Material for this exercise Block Start
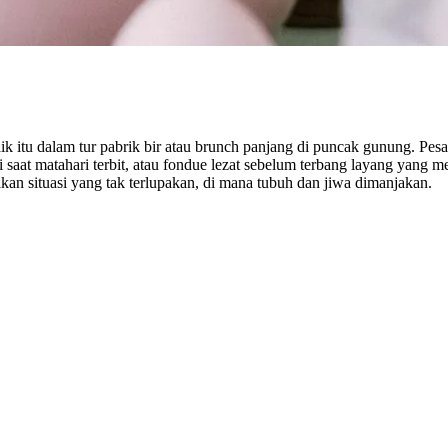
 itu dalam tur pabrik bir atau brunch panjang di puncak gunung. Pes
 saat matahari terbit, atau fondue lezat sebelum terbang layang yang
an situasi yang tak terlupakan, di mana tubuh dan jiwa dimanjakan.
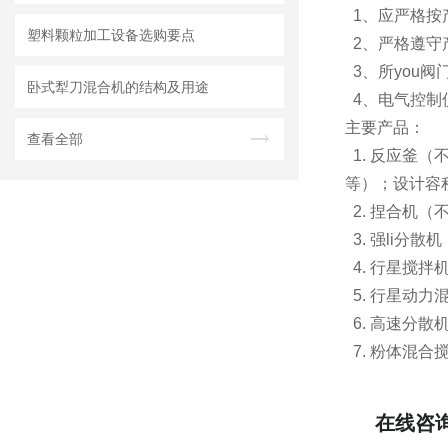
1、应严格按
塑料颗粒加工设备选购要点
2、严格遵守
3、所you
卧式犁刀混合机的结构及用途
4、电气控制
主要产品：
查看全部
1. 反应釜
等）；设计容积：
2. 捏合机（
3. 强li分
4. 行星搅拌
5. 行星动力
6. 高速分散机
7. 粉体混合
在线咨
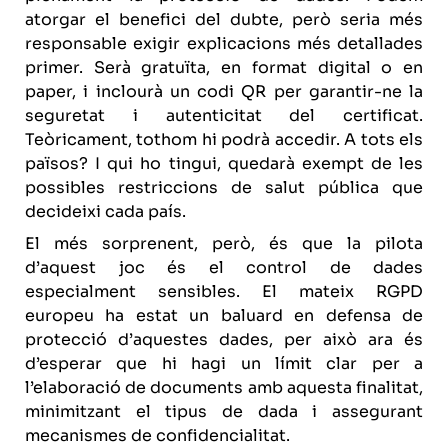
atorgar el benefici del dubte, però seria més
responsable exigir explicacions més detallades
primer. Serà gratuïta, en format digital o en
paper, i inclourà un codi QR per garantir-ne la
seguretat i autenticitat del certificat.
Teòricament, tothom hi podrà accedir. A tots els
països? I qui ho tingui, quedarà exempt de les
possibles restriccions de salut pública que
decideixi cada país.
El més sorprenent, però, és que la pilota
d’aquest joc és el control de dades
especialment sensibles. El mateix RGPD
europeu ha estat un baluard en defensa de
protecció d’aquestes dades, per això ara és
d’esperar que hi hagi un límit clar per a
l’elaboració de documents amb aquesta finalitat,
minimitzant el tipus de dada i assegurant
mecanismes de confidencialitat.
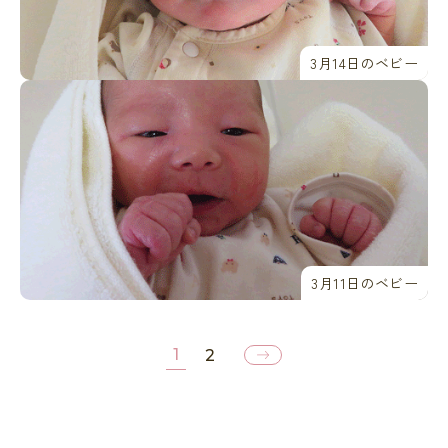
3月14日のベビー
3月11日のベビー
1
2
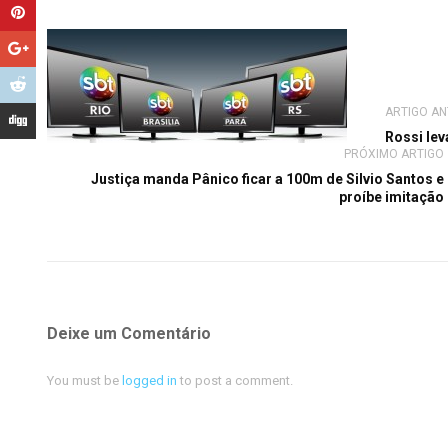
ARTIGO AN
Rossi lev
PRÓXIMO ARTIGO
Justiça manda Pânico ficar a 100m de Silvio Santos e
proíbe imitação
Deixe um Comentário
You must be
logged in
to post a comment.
Material for this exercise Block End
Material for this exercise Block Start
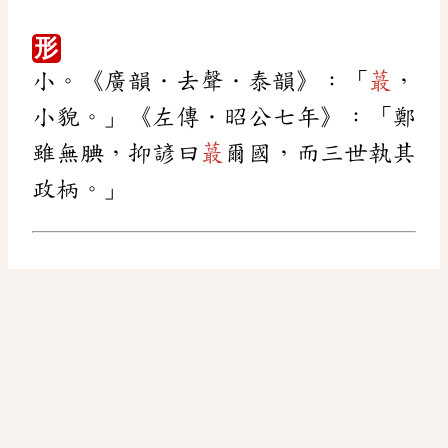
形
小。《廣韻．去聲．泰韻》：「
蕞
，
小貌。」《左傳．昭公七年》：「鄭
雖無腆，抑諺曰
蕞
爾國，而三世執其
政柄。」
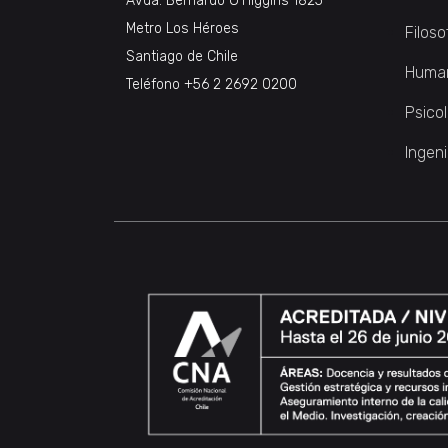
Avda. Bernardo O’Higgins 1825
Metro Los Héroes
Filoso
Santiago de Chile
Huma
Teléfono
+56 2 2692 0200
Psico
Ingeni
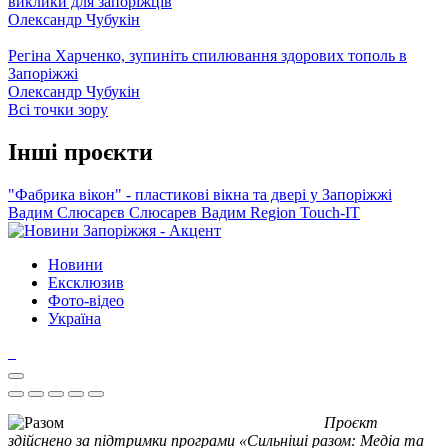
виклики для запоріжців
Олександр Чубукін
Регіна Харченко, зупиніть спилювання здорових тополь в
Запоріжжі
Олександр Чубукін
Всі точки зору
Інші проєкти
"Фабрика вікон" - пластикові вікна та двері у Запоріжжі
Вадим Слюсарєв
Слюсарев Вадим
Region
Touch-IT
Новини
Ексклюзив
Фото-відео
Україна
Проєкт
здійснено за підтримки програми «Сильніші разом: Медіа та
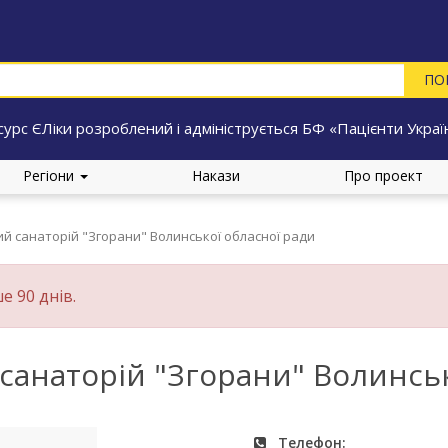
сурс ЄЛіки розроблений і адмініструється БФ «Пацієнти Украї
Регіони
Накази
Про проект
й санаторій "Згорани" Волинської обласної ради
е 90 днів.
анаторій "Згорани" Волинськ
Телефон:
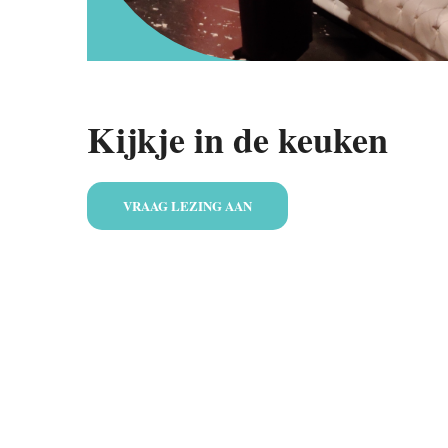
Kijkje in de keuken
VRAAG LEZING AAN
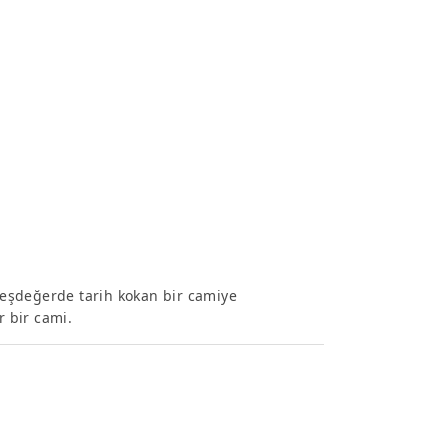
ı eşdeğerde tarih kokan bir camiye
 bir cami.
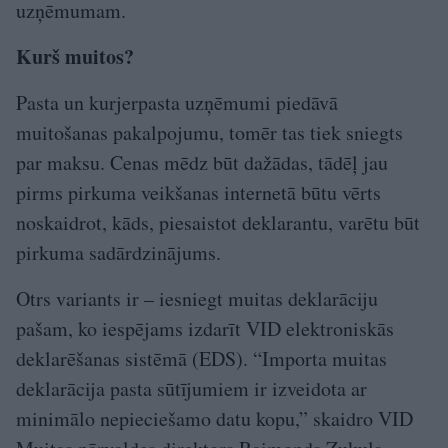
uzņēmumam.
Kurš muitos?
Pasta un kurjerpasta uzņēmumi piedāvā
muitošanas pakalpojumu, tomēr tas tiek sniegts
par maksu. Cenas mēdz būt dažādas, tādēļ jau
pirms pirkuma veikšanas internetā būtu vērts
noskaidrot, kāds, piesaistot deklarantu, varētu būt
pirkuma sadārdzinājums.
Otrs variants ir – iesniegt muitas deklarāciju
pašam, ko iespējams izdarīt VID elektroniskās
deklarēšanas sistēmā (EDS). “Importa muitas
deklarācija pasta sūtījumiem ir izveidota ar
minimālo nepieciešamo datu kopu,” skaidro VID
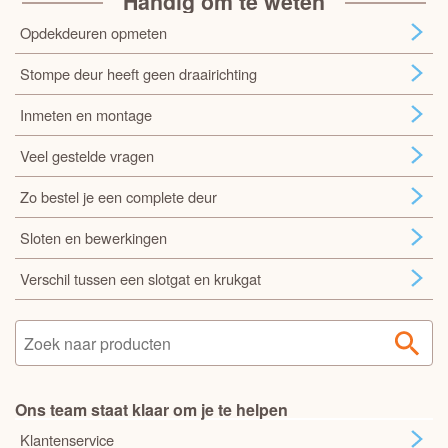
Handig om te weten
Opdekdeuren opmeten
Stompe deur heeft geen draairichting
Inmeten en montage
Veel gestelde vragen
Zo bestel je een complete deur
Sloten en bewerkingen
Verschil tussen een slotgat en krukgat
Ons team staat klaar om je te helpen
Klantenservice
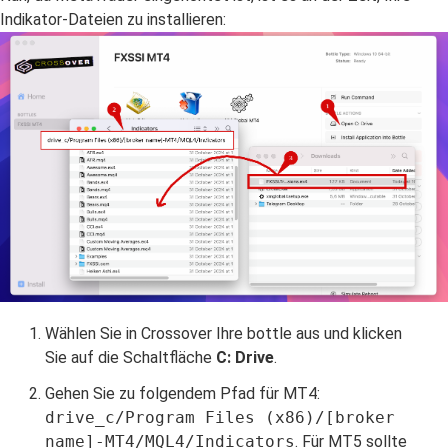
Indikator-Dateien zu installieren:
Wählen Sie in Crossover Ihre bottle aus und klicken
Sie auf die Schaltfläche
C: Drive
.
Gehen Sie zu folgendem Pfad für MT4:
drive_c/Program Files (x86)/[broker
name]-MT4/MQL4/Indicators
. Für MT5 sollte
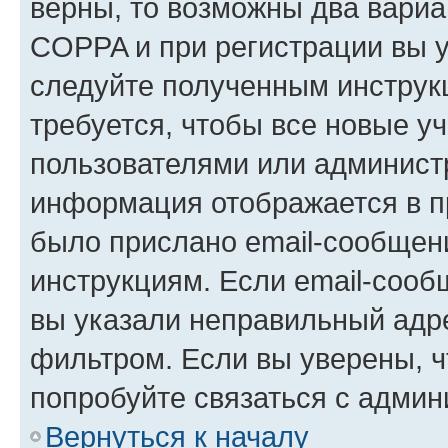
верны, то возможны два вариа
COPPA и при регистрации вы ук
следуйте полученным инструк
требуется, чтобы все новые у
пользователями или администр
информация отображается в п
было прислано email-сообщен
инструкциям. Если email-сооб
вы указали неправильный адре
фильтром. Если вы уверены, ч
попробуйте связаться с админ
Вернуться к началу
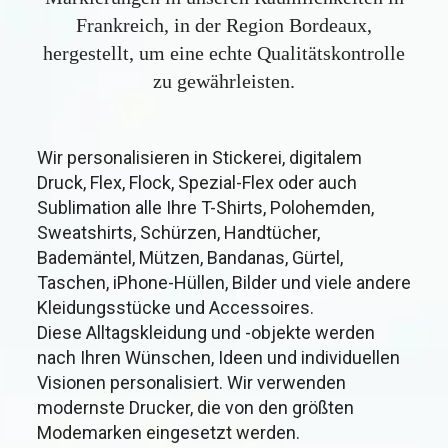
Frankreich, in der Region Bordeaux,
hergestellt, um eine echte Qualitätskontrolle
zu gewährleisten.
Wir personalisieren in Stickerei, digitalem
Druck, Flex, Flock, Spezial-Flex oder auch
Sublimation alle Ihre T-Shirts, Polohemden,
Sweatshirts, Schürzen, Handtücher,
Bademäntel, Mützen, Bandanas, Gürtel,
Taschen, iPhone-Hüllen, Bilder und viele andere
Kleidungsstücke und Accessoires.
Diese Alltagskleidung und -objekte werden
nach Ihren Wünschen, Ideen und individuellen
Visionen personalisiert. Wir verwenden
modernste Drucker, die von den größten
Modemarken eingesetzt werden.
Material for this exercise Block End
[Task description]
Pull out every line in the records that contains the string "Region". Case counts.

[Exercise response]
Region
Frankreich, in der Region Bordeaux,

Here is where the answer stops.